A banda de música de Barras, nos meus tempos de menino, tinha João Adélia no sopro do bombardão. Ainda jovem ele dominava o instrumento com perícia e arte. Era de ver e de aplaudir o músico estimado soprando no bocal do aparelho metálico também chamado de contrabaixo por cuja boca enorme saia o som grosso, abafado, de roncos curtos e intercalados. Os artistas humildes formavam em coluna por três e João Adélia na frente, olhos avermelhados de boa pinga derramada pelo gogó, antes das tocatas. Dias de novenas, no tempo dos festejos em honra de Nossa Senhora da Conceição, os integrantes da orquestra simples e modesta vestiam o fardamento bonito e bem lavado e passado na goma, para que ficassem durinho nas pernas dos homens. Cedo ainda, estavam no templo católico enfeitado e no adro se assentavam em bancos toscos de madeira. De vez em quando, executavam composições alegres, cercados os molecotes embevecidos com a sapiência dos seus ídolos cablocos. Iniciada a reza pelo vigário, faziam-se silencio. Os músicos então praticavam o processo de esvaziar os instrumentos de sopro do cuspe acumulado no interior.
Igreja cheia de gente alta e de matutos vindos de lugares próximos e distantes. Novenas de muita reza. Na hora da apresentação do Santíssimo Sacramento, antecedida das campainhas que mandavam ajoelhar, os músicos, de pé, executavam um dobrado entusiástico. No final, a benção dos fieis.

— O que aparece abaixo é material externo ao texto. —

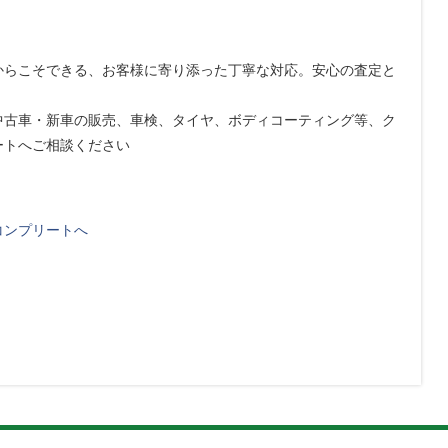
からこそできる、お客様に寄り添った丁寧な対応。安心の査定と
中古車・新車の販売、車検、タイヤ、ボディコーティング等、ク
ートへご相談ください
コンプリートへ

Primeiro, padre Uchoa, joelhos no chão, com o rebanho, recitava a oração invocativa do Onipotente, assim:
Deus e Senhor Nosso, protegei a nossa Igreja, dai-lhe santos pastores e dignos ministros.
Era magnífico.
Minhas estradas me levaram a outros mundos, Teresina, Fortaleza, Rio. Nunca mais revi João Adélia. As férias estudantis de fim de ano eu as gozava no velho Marruás, depois Porto. Antes tomou o nome de João Pessoa, uma comunidade de boas almas que possuíam banda de musica própria chefiada pelo maestro competente na musica e na cachaça, um dos povoadores de minha mocidade, o João Burundunga.
Só em 1947 eu teria um encontro com João Adélia na mesma dócil e afetiva Barras nos dias que não voltam mais.
A. Tito Filho, 23/05/1989, Jornal O Dia.